The Azteca is a relatively new breed that appeared in the 1970’s in Mexico first by crossing Andalusian stallions and Criollo mares with American Quarter horses. According to International Encyclopedia of Horse Breeds (University of Oklahoma Press, 1995), this is the first horse breed to be developed in Mexico, where it is very popular.
Hard to Register
Although rare anywhere else but Mexico, Aztecas have a loyal following in the United States. However, the Azteca Horse Registry of America has slightly different rules for registering a horse than the original Mexican registry. There is also a Canadian registry, called the International Azteca Horse Association.
Storey’s Illustrated Guide to 96 Horse Breeds of North America (Storey Publishing, 2005) notes that thoroughbreds and American paint horses with the correct conformation are accepted. The Mexican registry, Asociacion Internacional de Caballos de Raza Azteca, does not allow any pinto coloration and no Thoroughbred blood. In order not to offend the Mexican registry, any Azteca accepted into either of the American Azteca registries are called American Aztecas and not just “Aztecas”.

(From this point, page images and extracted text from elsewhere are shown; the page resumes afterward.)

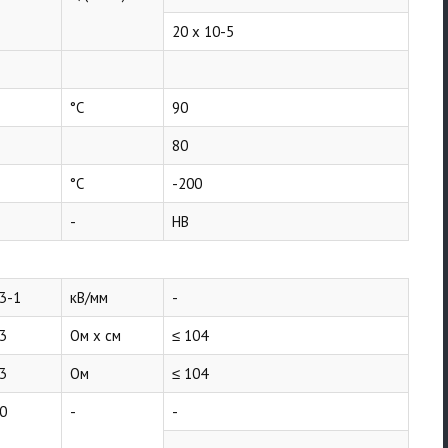
20 x 10-5
°C
90
80
°C
-200
-
HB
3-1
кВ/мм
-
3
Ом x см
≤ 104
3
Ом
≤ 104
0
-
-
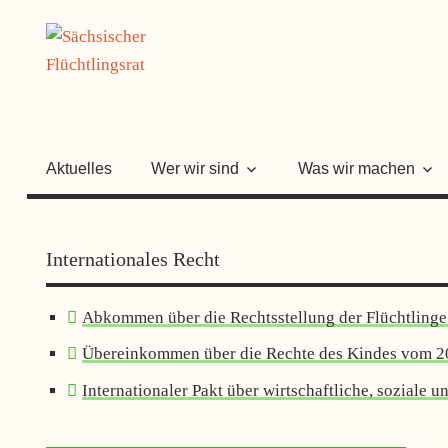
Zum
SÄCHSISC
Inhalt
springen
FLÜCHTLI
Aktuelles
Wer wir sind
Was wir machen
Internationales Recht
Abkommen über die Rechtsstellung der Flüchtlinge
Übereinkommen über die Rechte des Kindes vom 
Internationaler Pakt über wirtschaftliche, soziale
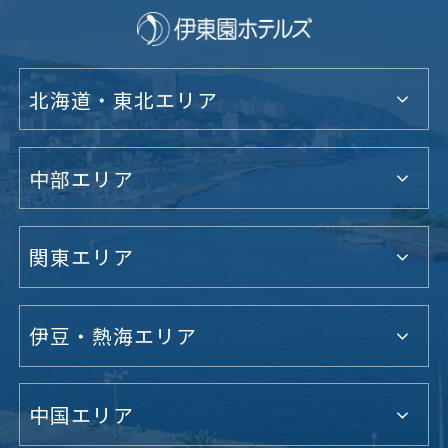
北海道・東北エリア
中部エリア
関東エリア
伊豆・熱海エリア
中国エリア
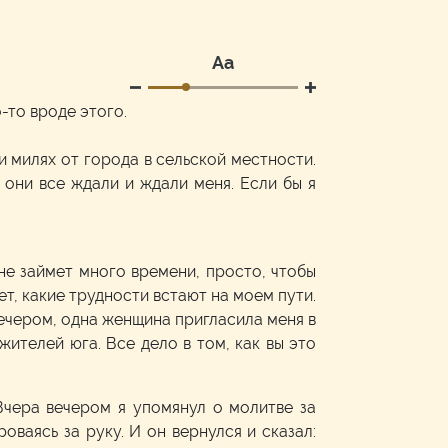
Аа
-то вроде этого.
и милях от города в сельской местности.
 они все ждали и ждали меня. Если бы я
 не займет много времени, просто, чтобы
т, какие трудности встают на моем пути.
 вечером, одна женщина пригласила меня в
жителей юга. Все дело в том, как вы это
Вчера вечером я упомянул о молитве за
оваясь за руку. И он вернулся и сказал:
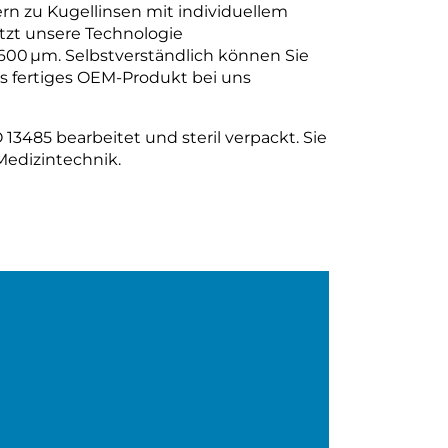
rn zu Kugellinsen mit individuellem
zt unsere Technologie
600 µm. Selbstverständlich können Sie
ls fertiges OEM-Produkt bei uns
13485 bearbeitet und steril verpackt. Sie
Medizintechnik.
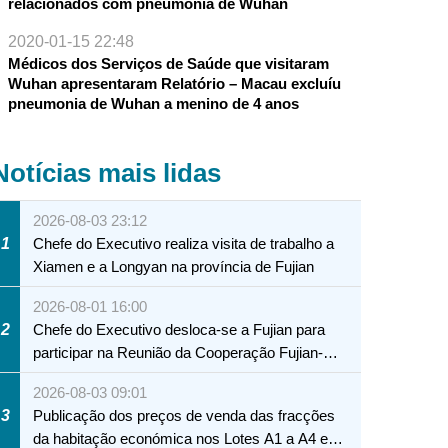
relacionados com pneumonia de Wuhan
2020-01-15 22:48
Médicos dos Serviços de Saúde que visitaram
Wuhan apresentaram Relatório – Macau excluíu
pneumonia de Wuhan a menino de 4 anos
Notícias mais lidas
2026-08-03 23:12
1
Chefe do Executivo realiza visita de trabalho a
Xiamen e a Longyan na província de Fujian
2026-08-01 16:00
2
Chefe do Executivo desloca-se a Fujian para
participar na Reunião da Cooperação Fujian-
Macau
2026-08-03 09:01
3
Publicação dos preços de venda das fracções
da habitação económica nos Lotes A1 a A4 e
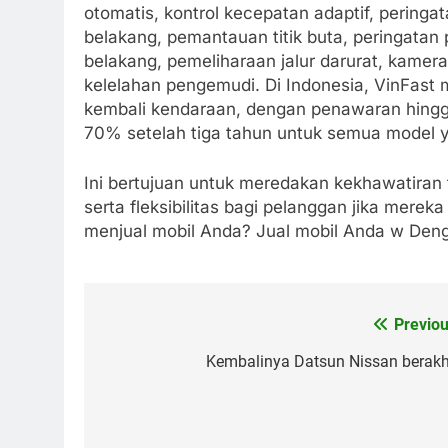
otomatis, kontrol kecepatan adaptif, peringat
belakang, pemantauan titik buta, peringata
belakang, pemeliharaan jalur darurat, kamer
kelelahan pengemudi. Di Indonesia, VinFast
kembali kendaraan, dengan penawaran hingga
70% setelah tiga tahun untuk semua model ya
Ini bertujuan untuk meredakan kekhawatiran t
serta fleksibilitas bagi pelanggan jika mer
menjual mobil Anda? Jual mobil Anda w Deng
Previou
Post
navigation
Kembalinya Datsun Nissan berakhi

Another reason for the scarcity of Aztecas is that the registration process is difficult. Even if a foal’s sire and dam are both registered, the foal will not be accepted until he is officially inspected at seven months of age and then again at three years old. Horses need to be tested for hyperkalemic periodic paralysis (HYPP) if they in any way trace back to the highly influential Quarter horse stallion Impressive.
Although Aztecas are very attractive and perform well in many horse sports, the breed was developed to work on Mexican cattle ranches and in the bullring. This breed is suited for the Mexican climate as well as being agile and intelligent enough to work fractious livestock. The Azteca also has a dash of “brio”, or spirit. Never handle this horse with a heavy hand, because they are smart enough to rebel. However, they will go to the ends of the earth for a quiet, empathetic owner.
With their intelligence and natural athleticism, Aztecas also work in rodeo events, reining, beginning dressage, team penning, polo, in harness and as a companion horse, which is probably the most difficult job of the lot.
As noted previously, American Aztecas are allowed to be spotted, but only solid colors are allowed in the Mexican registration. Grey seems to be the most popular color, but all shades of bay, chestnut, dun, roan and black also appear. The ideal mane and tail are hoped to be long and flowing, but the actual thickness can vary with each individual.
Aztecas average 15 – 16 hands high and about 1000 pounds, but mares are allowed to be as short as 14.3 hands. Although small, they are strong. They are a slim, sturdy build with small ears, spirited eyes and a straight or convex profile to their heads. Their necks often are arched, although not as dramatically as an Arabian’s. Their backs are short, withers are usually prominent and tails set low. This conformation is thought to be similar to the original Spanish horses brought over by the Conquistadores to the New World.
International Encyclopedia of Horse Breeds Bonnie Hendricks. University of Oklahoma Press, 1995.
Storey’s Illustrated Guide to 96 Horse Breeds of North America. Judith Dutson. Storey Publishing, 2005.
The Official Horse Breeds Standard Book. Fran Lynghaug. Voyageur; 2009.